Decision Tree is a CART model, means Classification and Regression tree. CART model works by recursive partitioning of data in resulting in a local region of defined model. Local region is depicted as a leaf of the decision tree where we have reached to the conclusion of partitioning of the data.
- To explain the CART approach, a function is used to define the region and the weights which specifies the response value in each region. That function is adaptive basis function. Like in a classification model, a threshold is set for each node to decide the next level in the set of (yes,no).
- In Regression model, a regression cost is defined, linear regression model is fitted to each node using the inputs as features chosen from the root node and the residual error is then measured. The goal of the tree is here to minimize the residual error.
- In Classification model, a classification model is defined and in order to maximize the accuracy of the model, there are several common errors caused during the evaluation of the proposed partition.

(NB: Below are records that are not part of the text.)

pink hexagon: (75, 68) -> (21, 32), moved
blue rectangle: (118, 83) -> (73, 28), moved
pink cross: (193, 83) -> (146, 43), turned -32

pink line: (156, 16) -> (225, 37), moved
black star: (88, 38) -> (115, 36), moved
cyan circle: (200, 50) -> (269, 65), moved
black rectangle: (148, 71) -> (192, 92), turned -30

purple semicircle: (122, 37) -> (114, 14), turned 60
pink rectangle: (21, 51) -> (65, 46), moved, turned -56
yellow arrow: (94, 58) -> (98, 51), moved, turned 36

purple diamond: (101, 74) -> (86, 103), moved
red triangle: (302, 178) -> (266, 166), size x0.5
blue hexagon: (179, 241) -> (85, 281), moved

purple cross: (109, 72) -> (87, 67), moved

- Entropy or deviance - It is the measure of the impurity or disorder in the node. It tells that how much a predicted value is deviated from the observed value of a feature. The optimality is reached by minimizing the entropy. The minimizaton of the entropy is equal to the maximization of the information gain. Information gain is the criteria which decides whether a feature is used for splitting the node. The feature which have the highest value of the information gain is used as a feature for splitting the node.

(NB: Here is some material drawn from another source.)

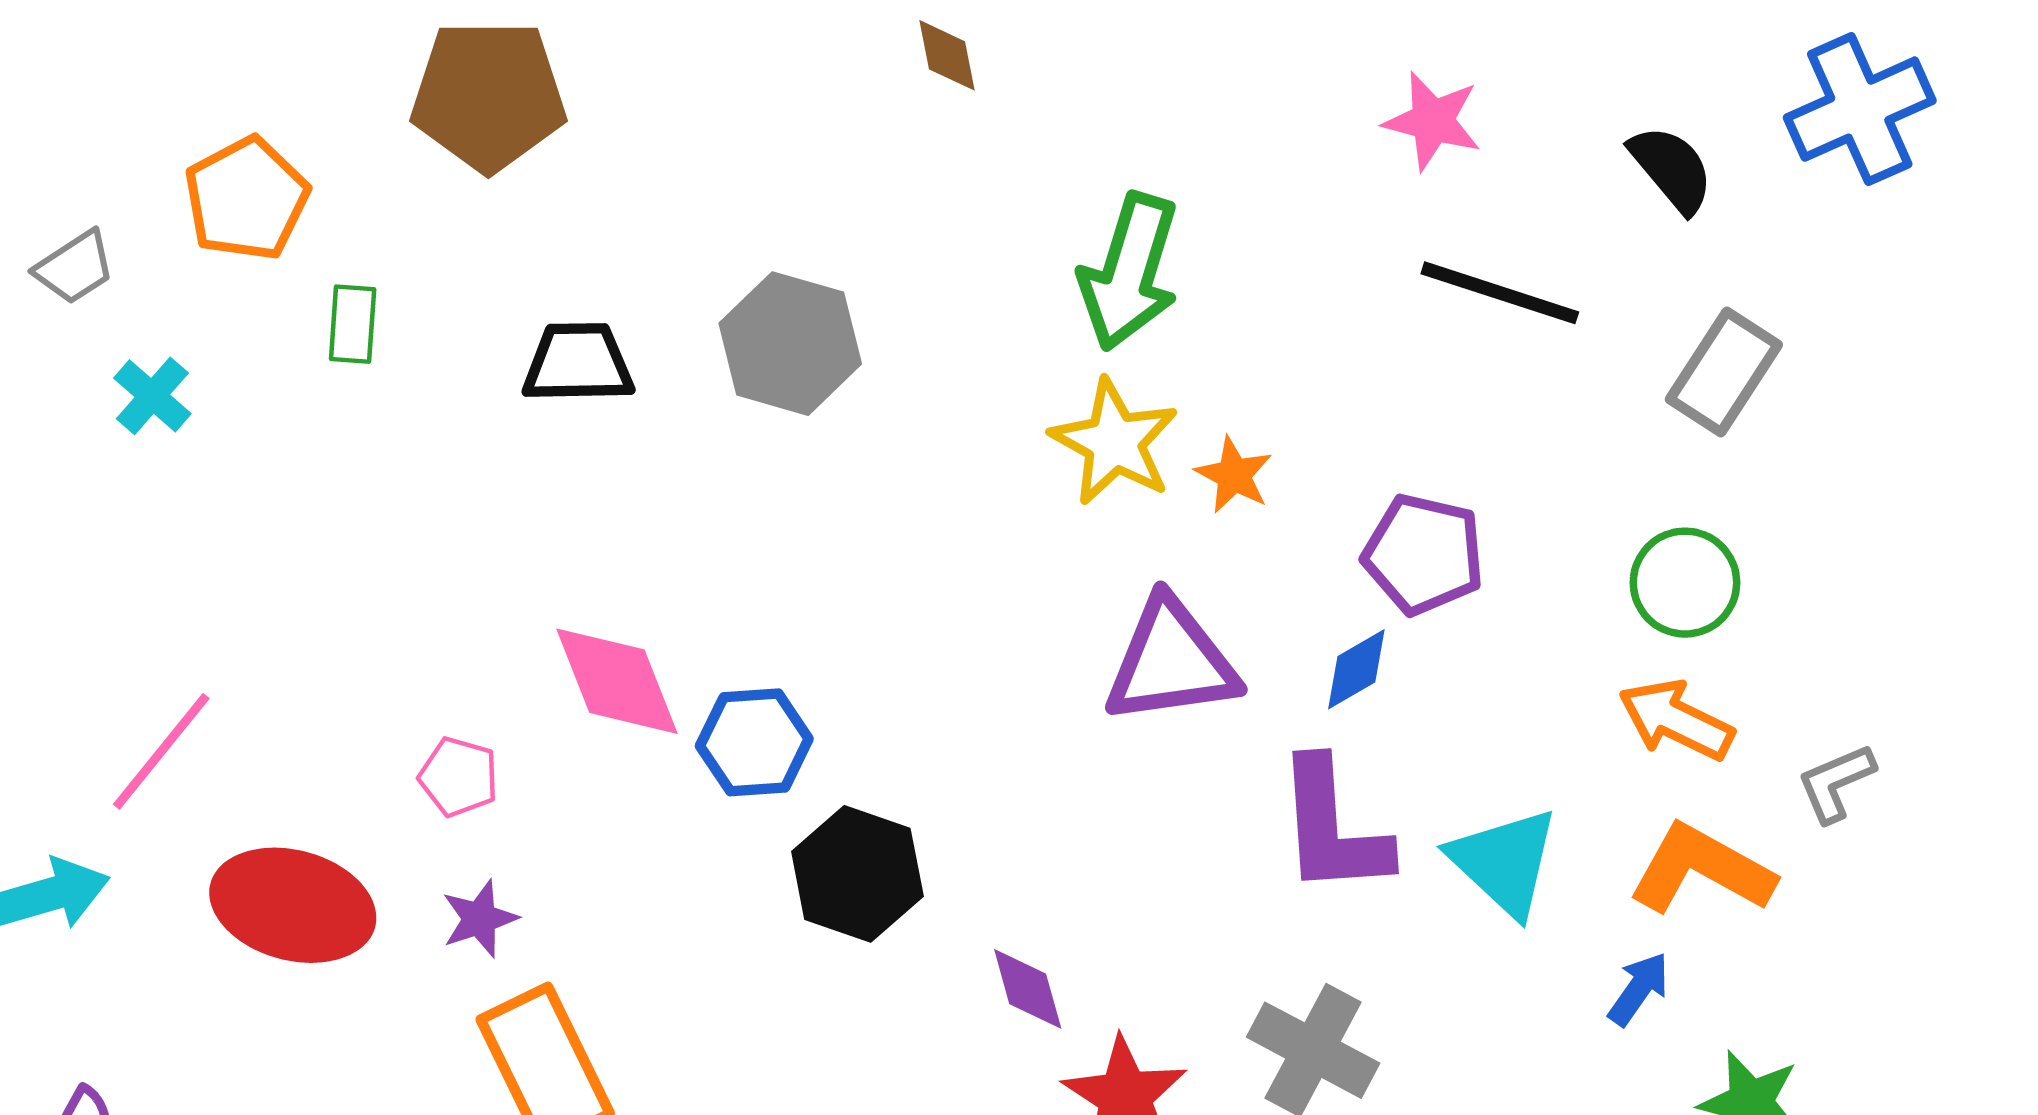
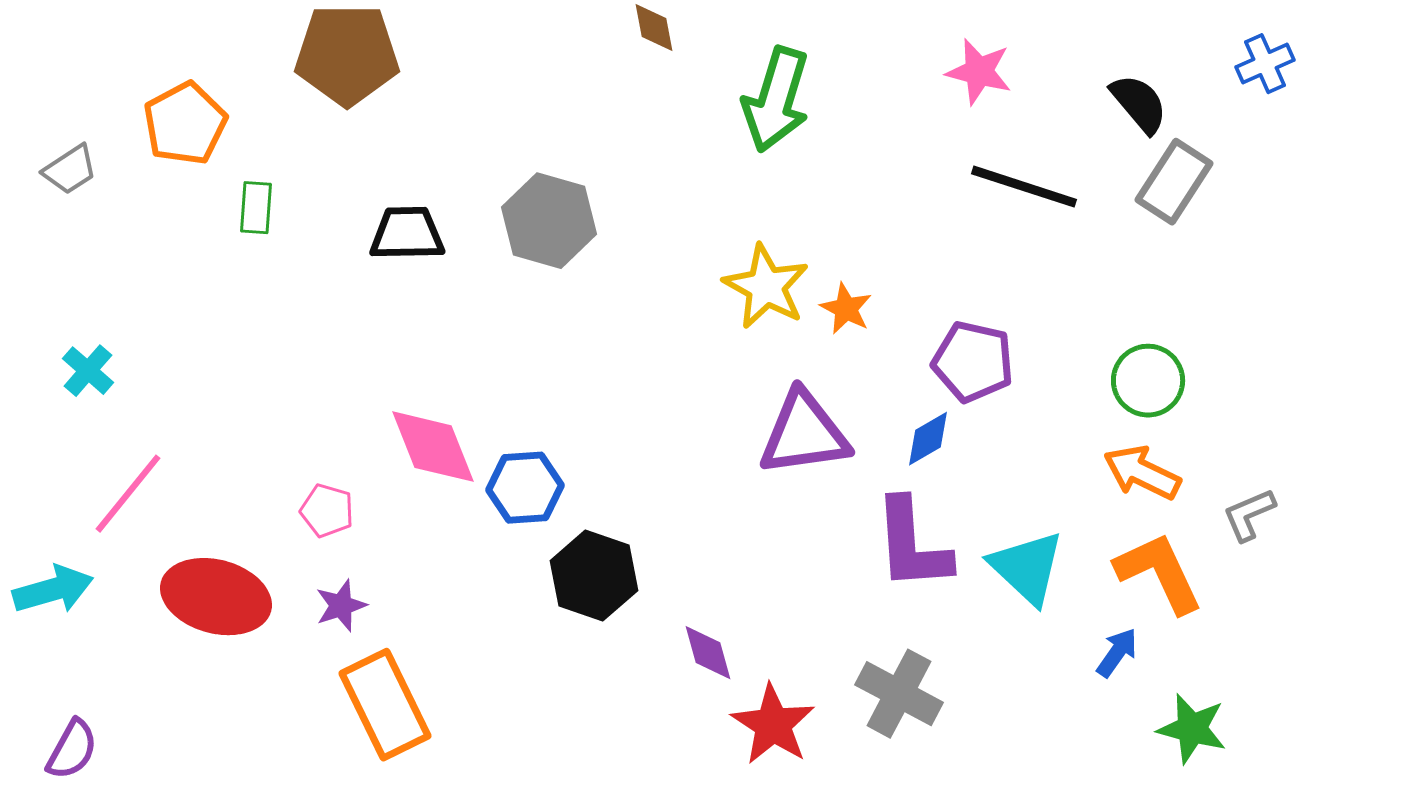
blue cross: (1860, 109) -> (1265, 64), size x0.6
green arrow: (1129, 272) -> (776, 100), moved
gray rectangle: (1724, 372) -> (1174, 182), moved
cyan cross: (152, 396) -> (88, 371), moved
orange L-shape: (1701, 869) -> (1159, 573), turned 36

- Gini Index - It measures the probability for a random instance being misclassified when chosen randomly. Alternatively, it measures the probability of misclassification rate for every feature. It chooses that feature to split the node whose probability of misclassification rate is minimum.

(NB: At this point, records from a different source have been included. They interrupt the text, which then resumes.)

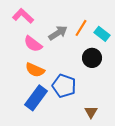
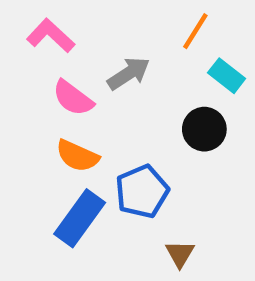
orange line: (81, 28) -> (195, 31), moved
blue pentagon: (64, 86) -> (142, 191), turned 30
brown triangle: (91, 112) -> (180, 254), moved

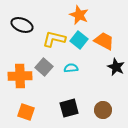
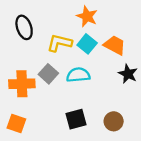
black ellipse: (22, 25) -> (24, 27), turned 50
cyan semicircle: (71, 68) -> (78, 75), size x1.5
orange square: (26, 112) -> (16, 124), moved

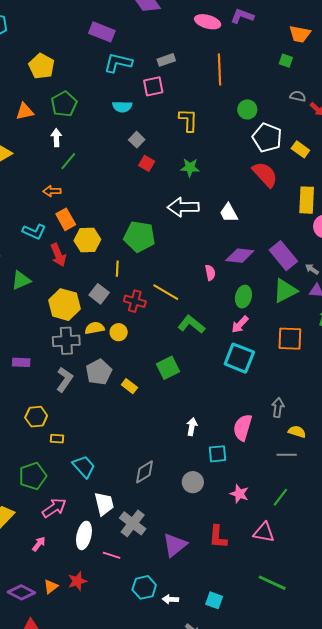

- Difference between gini index and entropy - Gini index and entropy, both are used for splitting the node. But, here are some major differences:
- Gini index is calculated in the range [0,0.5], while entropy is calculated in the range [0,1].
- Entropy is calculated on the basis of logarithms of base 2, while gini index is calculated by subtracting the sum of the squares of the probability of misclassification rate from 1.
- Gini index has more clarity in understanding the tree and always predict more accurate than entropy.
- The major limitation of using Decision Tree is overfitting which led due to data fragmentation, which means that after allowing multi-way splits, too little data fall in each subtree.
- To prevent overfitting, we can stop growing the tree by pruning. Pruning is done by growing the full tree and then pruning the branches which gives the least increase in error. To determine the pruning level, evaluation is done by cross validating error on each subtree and pick the tree whose CV error is within 1 standard error of the minimum. This way a simple tree is made by the point with minimum CV error.